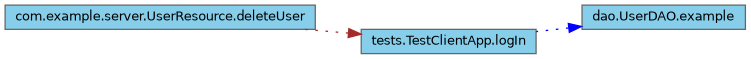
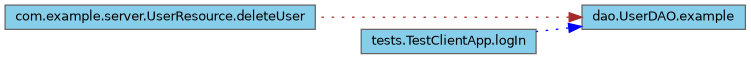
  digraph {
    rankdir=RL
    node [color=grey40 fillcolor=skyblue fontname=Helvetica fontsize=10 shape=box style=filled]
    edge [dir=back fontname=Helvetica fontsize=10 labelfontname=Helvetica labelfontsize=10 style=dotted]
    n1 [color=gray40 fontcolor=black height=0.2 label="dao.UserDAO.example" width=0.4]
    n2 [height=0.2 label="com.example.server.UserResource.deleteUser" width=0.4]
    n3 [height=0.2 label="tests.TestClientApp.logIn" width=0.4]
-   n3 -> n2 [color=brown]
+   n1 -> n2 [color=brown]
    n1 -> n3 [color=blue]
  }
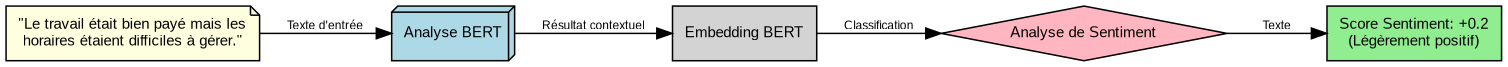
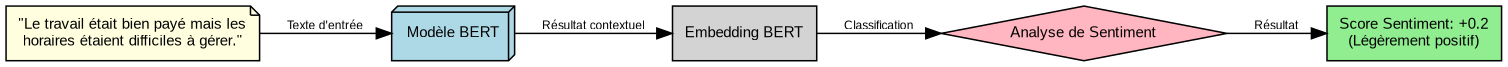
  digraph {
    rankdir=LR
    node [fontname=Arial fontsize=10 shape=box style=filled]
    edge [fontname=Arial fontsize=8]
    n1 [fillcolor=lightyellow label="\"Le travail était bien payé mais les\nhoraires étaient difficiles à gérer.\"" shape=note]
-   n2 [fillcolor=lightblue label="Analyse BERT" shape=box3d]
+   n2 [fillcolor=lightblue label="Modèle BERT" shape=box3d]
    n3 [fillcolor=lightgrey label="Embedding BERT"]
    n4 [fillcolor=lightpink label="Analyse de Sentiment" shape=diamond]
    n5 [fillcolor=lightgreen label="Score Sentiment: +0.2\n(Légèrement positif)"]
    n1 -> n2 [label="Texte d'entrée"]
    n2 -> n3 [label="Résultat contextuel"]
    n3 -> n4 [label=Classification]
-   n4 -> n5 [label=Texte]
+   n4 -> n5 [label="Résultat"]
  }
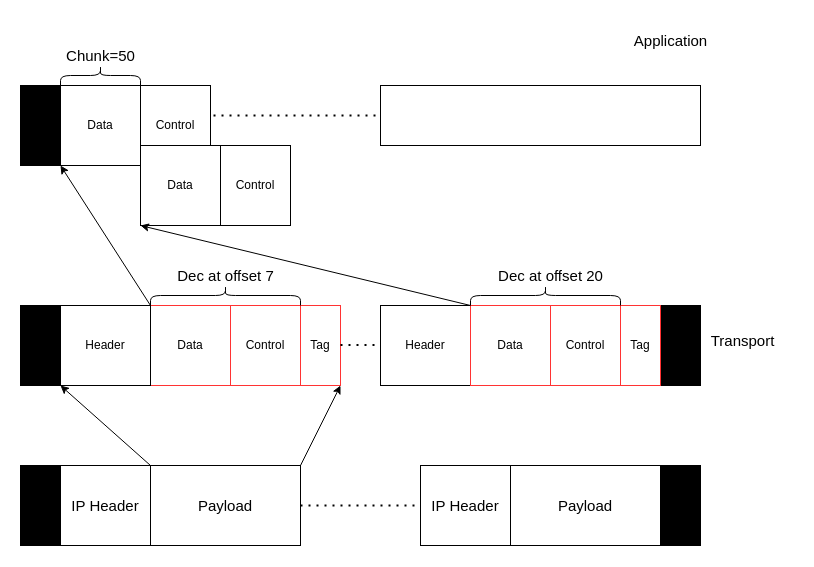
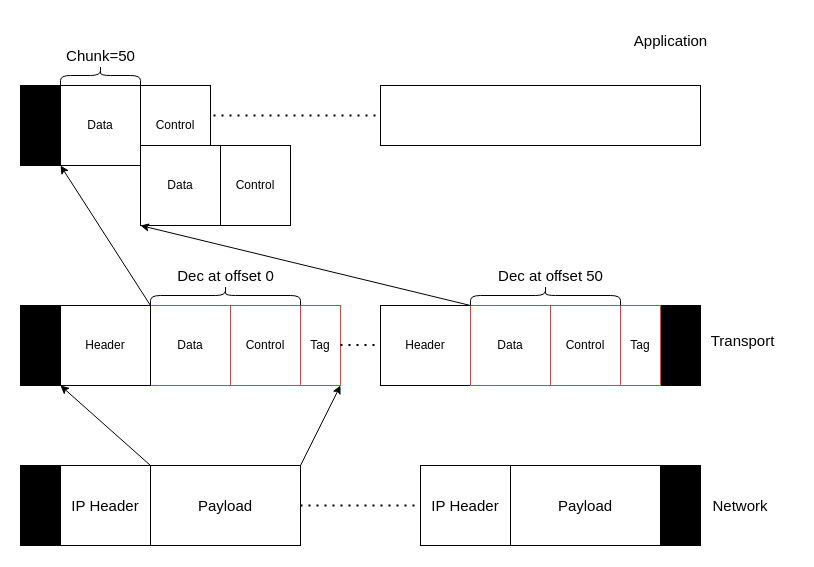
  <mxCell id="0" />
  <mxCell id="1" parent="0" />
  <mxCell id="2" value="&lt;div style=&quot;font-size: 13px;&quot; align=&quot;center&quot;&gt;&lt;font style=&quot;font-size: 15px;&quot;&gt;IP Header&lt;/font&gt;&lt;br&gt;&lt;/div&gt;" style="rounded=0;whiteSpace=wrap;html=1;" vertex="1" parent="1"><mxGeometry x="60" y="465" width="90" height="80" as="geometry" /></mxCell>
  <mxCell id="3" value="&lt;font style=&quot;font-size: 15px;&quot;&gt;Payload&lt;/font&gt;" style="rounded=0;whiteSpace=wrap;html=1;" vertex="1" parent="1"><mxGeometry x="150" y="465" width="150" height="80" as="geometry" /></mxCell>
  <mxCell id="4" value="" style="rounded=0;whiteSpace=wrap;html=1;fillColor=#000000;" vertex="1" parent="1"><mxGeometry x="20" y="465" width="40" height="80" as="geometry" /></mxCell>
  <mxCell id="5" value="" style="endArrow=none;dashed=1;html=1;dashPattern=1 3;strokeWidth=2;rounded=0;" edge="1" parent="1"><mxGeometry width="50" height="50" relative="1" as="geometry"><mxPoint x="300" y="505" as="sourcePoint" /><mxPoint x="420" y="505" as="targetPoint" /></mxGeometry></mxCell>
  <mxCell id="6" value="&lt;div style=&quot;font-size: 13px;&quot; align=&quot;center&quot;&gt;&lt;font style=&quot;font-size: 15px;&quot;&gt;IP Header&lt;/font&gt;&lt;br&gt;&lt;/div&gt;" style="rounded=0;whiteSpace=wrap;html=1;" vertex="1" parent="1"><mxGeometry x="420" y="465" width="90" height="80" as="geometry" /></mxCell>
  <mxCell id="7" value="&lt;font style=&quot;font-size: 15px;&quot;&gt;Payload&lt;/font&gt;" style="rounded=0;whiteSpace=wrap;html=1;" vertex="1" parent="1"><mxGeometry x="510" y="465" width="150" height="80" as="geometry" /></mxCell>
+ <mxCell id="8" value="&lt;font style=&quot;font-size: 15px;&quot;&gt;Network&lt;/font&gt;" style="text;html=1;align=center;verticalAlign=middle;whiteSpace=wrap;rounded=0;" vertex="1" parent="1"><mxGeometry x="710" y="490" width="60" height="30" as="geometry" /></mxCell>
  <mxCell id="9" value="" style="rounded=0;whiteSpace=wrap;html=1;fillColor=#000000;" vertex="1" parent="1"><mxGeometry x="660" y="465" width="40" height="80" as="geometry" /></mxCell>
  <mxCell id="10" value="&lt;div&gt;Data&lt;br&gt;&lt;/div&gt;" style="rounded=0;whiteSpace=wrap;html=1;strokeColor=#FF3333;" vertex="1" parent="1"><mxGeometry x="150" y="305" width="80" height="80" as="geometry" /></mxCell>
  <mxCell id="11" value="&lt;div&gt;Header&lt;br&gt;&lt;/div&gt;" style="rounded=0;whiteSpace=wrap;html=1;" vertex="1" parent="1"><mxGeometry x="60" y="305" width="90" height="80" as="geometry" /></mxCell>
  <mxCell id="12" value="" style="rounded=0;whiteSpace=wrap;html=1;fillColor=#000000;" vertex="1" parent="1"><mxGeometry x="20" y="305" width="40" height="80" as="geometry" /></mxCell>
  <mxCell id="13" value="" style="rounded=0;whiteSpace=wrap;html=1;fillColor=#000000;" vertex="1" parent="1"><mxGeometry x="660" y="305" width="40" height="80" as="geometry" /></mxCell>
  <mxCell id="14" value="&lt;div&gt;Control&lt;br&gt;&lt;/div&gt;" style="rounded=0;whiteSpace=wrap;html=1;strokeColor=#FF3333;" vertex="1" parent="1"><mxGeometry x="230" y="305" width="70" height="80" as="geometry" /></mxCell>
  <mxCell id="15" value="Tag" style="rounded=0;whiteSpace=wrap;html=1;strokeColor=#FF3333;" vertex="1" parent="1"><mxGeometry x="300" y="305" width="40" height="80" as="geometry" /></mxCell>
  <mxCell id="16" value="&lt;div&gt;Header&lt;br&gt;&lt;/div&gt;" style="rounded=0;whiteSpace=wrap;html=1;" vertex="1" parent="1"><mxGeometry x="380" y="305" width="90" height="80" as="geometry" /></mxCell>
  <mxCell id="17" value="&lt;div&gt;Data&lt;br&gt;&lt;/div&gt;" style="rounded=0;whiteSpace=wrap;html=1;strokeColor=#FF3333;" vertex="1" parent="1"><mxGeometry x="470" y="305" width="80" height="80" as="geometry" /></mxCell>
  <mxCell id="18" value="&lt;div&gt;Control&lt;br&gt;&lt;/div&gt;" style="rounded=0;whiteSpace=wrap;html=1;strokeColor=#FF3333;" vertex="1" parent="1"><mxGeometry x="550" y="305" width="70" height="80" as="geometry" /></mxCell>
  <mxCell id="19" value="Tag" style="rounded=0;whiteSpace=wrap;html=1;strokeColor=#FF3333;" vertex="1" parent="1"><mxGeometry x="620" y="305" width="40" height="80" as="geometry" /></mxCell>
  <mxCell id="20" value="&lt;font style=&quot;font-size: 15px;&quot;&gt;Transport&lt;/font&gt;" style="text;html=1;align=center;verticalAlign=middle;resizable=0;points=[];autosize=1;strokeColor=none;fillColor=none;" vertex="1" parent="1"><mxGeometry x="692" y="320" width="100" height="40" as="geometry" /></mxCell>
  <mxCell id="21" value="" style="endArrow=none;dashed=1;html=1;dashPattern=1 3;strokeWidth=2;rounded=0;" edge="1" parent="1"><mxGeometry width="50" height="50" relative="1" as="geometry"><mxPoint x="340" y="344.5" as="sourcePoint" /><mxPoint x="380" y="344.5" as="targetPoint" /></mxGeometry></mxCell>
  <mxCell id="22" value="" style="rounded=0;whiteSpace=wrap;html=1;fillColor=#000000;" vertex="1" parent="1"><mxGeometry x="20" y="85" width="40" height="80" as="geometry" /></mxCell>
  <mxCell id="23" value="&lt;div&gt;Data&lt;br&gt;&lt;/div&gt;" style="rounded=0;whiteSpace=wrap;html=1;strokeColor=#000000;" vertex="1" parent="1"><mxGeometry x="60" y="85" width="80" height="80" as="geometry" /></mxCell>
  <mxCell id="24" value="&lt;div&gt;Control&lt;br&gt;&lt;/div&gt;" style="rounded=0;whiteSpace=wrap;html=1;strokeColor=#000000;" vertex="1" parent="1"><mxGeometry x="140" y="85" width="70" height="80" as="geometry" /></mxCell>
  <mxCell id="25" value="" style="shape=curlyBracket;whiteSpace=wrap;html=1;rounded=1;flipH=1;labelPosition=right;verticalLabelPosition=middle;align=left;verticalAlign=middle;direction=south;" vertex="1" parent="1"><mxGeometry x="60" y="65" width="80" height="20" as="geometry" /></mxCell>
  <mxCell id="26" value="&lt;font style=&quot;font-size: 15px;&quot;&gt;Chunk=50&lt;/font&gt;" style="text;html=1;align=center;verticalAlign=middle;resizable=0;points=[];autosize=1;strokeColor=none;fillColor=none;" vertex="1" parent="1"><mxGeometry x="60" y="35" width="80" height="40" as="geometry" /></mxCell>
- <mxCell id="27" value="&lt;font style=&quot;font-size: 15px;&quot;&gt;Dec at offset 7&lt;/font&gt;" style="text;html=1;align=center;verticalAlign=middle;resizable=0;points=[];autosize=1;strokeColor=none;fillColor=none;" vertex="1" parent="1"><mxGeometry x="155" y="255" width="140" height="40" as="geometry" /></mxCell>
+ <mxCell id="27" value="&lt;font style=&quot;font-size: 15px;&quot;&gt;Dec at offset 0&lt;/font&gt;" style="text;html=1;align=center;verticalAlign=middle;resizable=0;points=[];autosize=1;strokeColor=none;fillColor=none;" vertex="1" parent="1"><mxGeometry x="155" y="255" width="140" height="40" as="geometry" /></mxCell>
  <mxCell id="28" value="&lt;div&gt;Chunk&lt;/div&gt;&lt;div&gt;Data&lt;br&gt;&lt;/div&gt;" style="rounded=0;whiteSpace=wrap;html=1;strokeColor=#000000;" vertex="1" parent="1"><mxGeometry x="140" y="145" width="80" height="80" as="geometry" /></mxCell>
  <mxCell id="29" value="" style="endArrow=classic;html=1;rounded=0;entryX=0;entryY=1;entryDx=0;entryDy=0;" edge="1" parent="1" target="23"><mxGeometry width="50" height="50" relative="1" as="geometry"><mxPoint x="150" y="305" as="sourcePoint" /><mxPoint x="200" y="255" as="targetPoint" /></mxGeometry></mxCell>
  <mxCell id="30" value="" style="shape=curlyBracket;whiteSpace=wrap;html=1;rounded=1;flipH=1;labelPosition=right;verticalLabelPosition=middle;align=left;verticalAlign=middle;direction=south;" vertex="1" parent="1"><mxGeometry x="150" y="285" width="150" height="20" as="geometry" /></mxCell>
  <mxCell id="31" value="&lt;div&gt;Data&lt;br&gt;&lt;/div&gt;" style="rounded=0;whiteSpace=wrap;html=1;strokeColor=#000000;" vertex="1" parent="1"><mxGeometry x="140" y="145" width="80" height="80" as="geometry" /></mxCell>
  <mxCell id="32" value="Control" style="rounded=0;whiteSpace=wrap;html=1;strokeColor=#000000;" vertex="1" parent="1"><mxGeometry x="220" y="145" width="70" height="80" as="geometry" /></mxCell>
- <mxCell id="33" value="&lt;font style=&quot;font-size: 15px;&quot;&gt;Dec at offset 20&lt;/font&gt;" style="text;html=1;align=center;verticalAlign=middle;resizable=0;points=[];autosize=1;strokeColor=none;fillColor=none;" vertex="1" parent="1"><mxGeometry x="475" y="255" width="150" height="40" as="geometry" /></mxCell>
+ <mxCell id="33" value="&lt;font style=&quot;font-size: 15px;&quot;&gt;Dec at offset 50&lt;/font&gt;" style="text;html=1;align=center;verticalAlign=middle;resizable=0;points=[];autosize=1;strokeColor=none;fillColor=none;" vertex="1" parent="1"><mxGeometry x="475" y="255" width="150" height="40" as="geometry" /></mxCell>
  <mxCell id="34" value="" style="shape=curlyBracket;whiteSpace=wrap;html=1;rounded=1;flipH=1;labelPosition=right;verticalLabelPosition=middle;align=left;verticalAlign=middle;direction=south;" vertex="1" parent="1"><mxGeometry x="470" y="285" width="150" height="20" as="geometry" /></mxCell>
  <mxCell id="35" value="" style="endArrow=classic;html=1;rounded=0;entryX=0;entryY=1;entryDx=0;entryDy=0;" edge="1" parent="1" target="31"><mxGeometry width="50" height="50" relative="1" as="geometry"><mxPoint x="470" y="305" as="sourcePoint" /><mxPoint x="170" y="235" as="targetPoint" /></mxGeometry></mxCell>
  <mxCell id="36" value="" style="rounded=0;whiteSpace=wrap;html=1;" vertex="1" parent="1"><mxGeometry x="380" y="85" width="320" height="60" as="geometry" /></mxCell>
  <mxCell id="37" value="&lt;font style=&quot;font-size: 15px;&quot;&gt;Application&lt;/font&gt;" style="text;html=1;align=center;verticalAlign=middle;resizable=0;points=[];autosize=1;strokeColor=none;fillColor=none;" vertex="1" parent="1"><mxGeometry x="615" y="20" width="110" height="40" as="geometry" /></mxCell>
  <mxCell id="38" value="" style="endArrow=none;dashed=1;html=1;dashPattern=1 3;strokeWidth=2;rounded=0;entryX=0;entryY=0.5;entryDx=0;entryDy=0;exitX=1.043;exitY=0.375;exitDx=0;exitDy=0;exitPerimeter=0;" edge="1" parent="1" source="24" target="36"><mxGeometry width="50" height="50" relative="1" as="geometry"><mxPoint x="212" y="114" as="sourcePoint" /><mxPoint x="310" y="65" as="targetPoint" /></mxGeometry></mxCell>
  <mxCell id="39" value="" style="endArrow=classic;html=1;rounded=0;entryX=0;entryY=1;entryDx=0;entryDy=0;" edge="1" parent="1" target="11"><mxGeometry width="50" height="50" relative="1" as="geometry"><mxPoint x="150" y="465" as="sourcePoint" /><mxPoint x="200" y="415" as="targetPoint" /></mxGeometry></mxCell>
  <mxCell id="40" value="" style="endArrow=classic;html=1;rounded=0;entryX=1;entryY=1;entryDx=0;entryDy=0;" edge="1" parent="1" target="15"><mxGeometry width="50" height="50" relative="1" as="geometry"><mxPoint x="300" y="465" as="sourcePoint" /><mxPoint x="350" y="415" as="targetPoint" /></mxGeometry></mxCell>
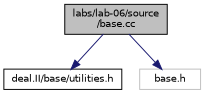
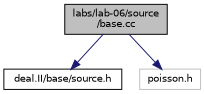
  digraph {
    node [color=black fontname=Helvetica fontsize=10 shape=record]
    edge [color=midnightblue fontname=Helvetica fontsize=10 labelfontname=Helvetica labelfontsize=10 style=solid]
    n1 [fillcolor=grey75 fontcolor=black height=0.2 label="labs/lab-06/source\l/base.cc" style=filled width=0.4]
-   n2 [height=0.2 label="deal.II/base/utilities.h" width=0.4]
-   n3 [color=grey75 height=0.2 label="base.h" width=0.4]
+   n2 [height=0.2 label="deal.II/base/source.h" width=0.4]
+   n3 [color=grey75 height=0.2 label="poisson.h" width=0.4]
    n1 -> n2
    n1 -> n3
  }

--- Aim ---
Render the data from its beginning through the line containing "edge [dir=back fontname=Helvetica" as a Markdown table with the columns Row and Source Line, numbering each line and omitting blank lines. Leave the pictures out of the table.

--- Answer for this exercise ---
| Row | Source Line |
|---|---|
| 1 |   digraph { |
| 2 |     rankdir=RL |
| 3 |     node [color=grey40 fillcolor=skyblue fontname=Helvetica fontsize=10 shape=box style=filled] |
| 4 |     edge [dir=back fontname=Helvetica fontsize=10 labelfontname=Helvetica labelfontsize=10 style=dotted] |